Rendered images and their source text:
------------------------------------

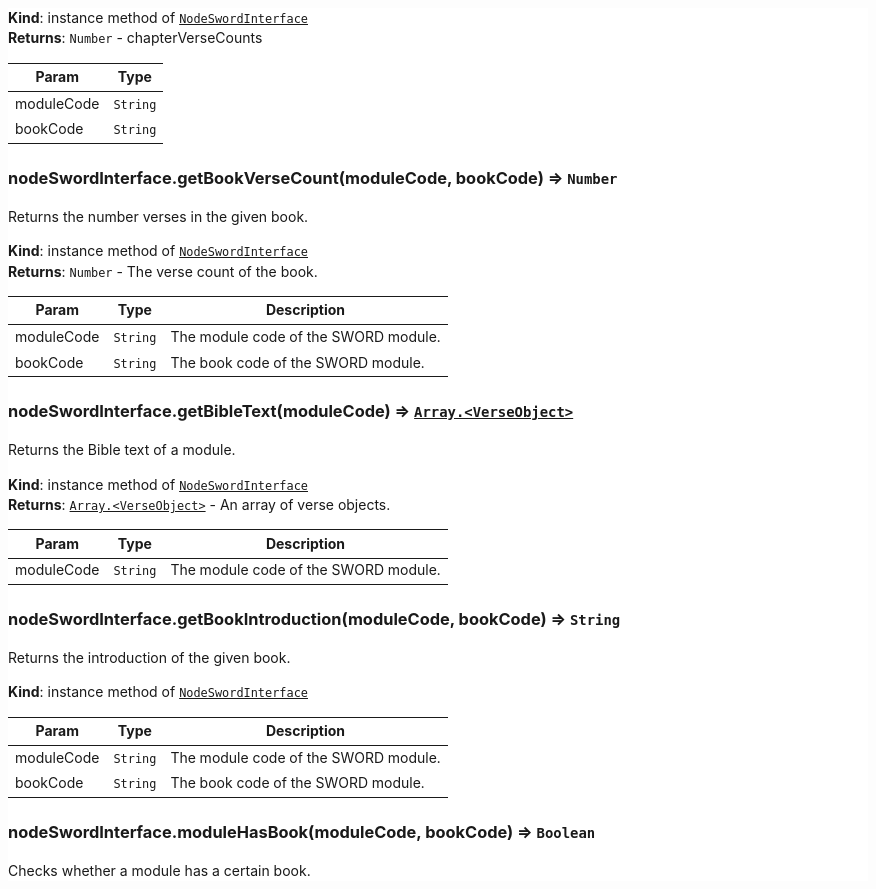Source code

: **Kind**: instance method of [<code>NodeSwordInterface</code>](#NodeSwordInterface)  
**Returns**: <code>Number</code> - chapterVerseCounts  

| Param | Type |
| --- | --- |
| moduleCode | <code>String</code> | 
| bookCode | <code>String</code> | 

<a name="NodeSwordInterface+getBookVerseCount"></a>

### nodeSwordInterface.getBookVerseCount(moduleCode, bookCode) ⇒ <code>Number</code>
Returns the number verses in the given book.

**Kind**: instance method of [<code>NodeSwordInterface</code>](#NodeSwordInterface)  
**Returns**: <code>Number</code> - The verse count of the book.  

| Param | Type | Description |
| --- | --- | --- |
| moduleCode | <code>String</code> | The module code of the SWORD module. |
| bookCode | <code>String</code> | The book code of the SWORD module. |

<a name="NodeSwordInterface+getBibleText"></a>

### nodeSwordInterface.getBibleText(moduleCode) ⇒ [<code>Array.&lt;VerseObject&gt;</code>](#VerseObject)
Returns the Bible text of a module.

**Kind**: instance method of [<code>NodeSwordInterface</code>](#NodeSwordInterface)  
**Returns**: [<code>Array.&lt;VerseObject&gt;</code>](#VerseObject) - An array of verse objects.  

| Param | Type | Description |
| --- | --- | --- |
| moduleCode | <code>String</code> | The module code of the SWORD module. |

<a name="NodeSwordInterface+getBookIntroduction"></a>

### nodeSwordInterface.getBookIntroduction(moduleCode, bookCode) ⇒ <code>String</code>
Returns the introduction of the given book.

**Kind**: instance method of [<code>NodeSwordInterface</code>](#NodeSwordInterface)  

| Param | Type | Description |
| --- | --- | --- |
| moduleCode | <code>String</code> | The module code of the SWORD module. |
| bookCode | <code>String</code> | The book code of the SWORD module. |

<a name="NodeSwordInterface+moduleHasBook"></a>

### nodeSwordInterface.moduleHasBook(moduleCode, bookCode) ⇒ <code>Boolean</code>
Checks whether a module has a certain book.
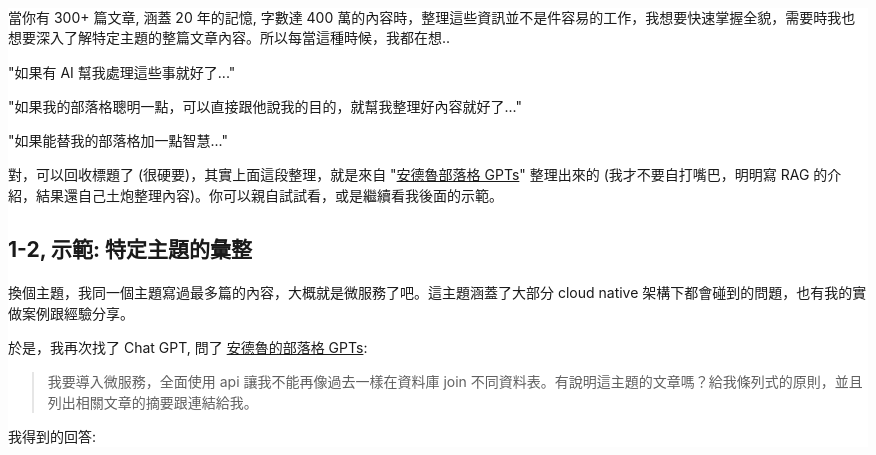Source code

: 

當你有 300+ 篇文章, 涵蓋 20 年的記憶, 字數達 400 萬的內容時，整理這些資訊並不是件容易的工作，我想要快速掌握全貌，需要時我也想要深入了解特定主題的整篇文章內容。所以每當這種時候，我都在想..

"如果有 AI 幫我處理這些事就好了..."

"如果我的部落格聰明一點，可以直接跟他說我的目的，就幫我整理好內容就好了..."

"如果能替我的部落格加一點智慧..."


對，可以回收標題了 (很硬要)，其實上面這段整理，就是來自 "[安德魯部落格 GPTs](https://chat.openai.com/g/g-F3ckJut37-an-de-lu-de-bu-luo-ge)" 整理出來的 (我才不要自打嘴巴，明明寫 RAG 的介紹，結果還自己土炮整理內容)。你可以親自試試看，或是繼續看我後面的示範。


## 1-2, 示範: 特定主題的彙整

換個主題，我同一個主題寫過最多篇的內容，大概就是微服務了吧。這主題涵蓋了大部分 cloud native 架構下都會碰到的問題，也有我的實做案例跟經驗分享。

於是，我再次找了 Chat GPT, 問了 [安德魯的部落格 GPTs](https://chat.openai.com/g/g-F3ckJut37-an-de-lu-de-bu-luo-ge):

> 我要導入微服務，全面使用 api 讓我不能再像過去一樣在資料庫 join 不同資料表。有說明這主題的文章嗎？給我條列式的原則，並且列出相關文章的摘要跟連結給我。

我得到的回答:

------------------------------------

→ **What you need to do**: Pick out each line in the records above that contains the string "moduleHasBook", treating uppercase and lowercase as different, and copy every such line in full.

→ **Task solution**:
<a name="NodeSwordInterface+moduleHasBook"></a>
### nodeSwordInterface.moduleHasBook(moduleCode, bookCode) ⇒ <code>Boolean</code>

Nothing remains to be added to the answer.